(Data listing)
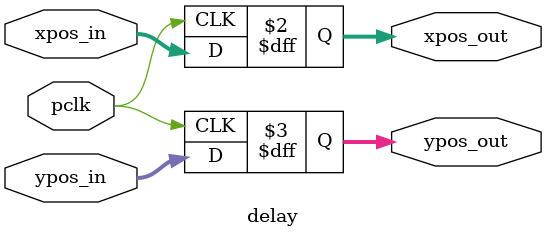
<source format=v>
`timescale 1ns / 1ps


module delay(
    
    input wire [11:0] xpos_in, ypos_in,
    output reg [11:0] xpos_out, ypos_out,
    
    input wire pclk
    );
    
    always @(posedge pclk)
    begin
        xpos_out <= xpos_in;
        ypos_out <= ypos_in;
    end
endmodule 
</source>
(End Data listing)
Problem to solve - Transcribe the entries word for word, without their pictures.

Solution for this task -
<source format=v>
`timescale 1ns / 1ps


module delay(
    
    input wire [11:0] xpos_in, ypos_in,
    output reg [11:0] xpos_out, ypos_out,
    
    input wire pclk
    );
    
    always @(posedge pclk)
    begin
        xpos_out <= xpos_in;
        ypos_out <= ypos_in;
    end
endmodule 
</source>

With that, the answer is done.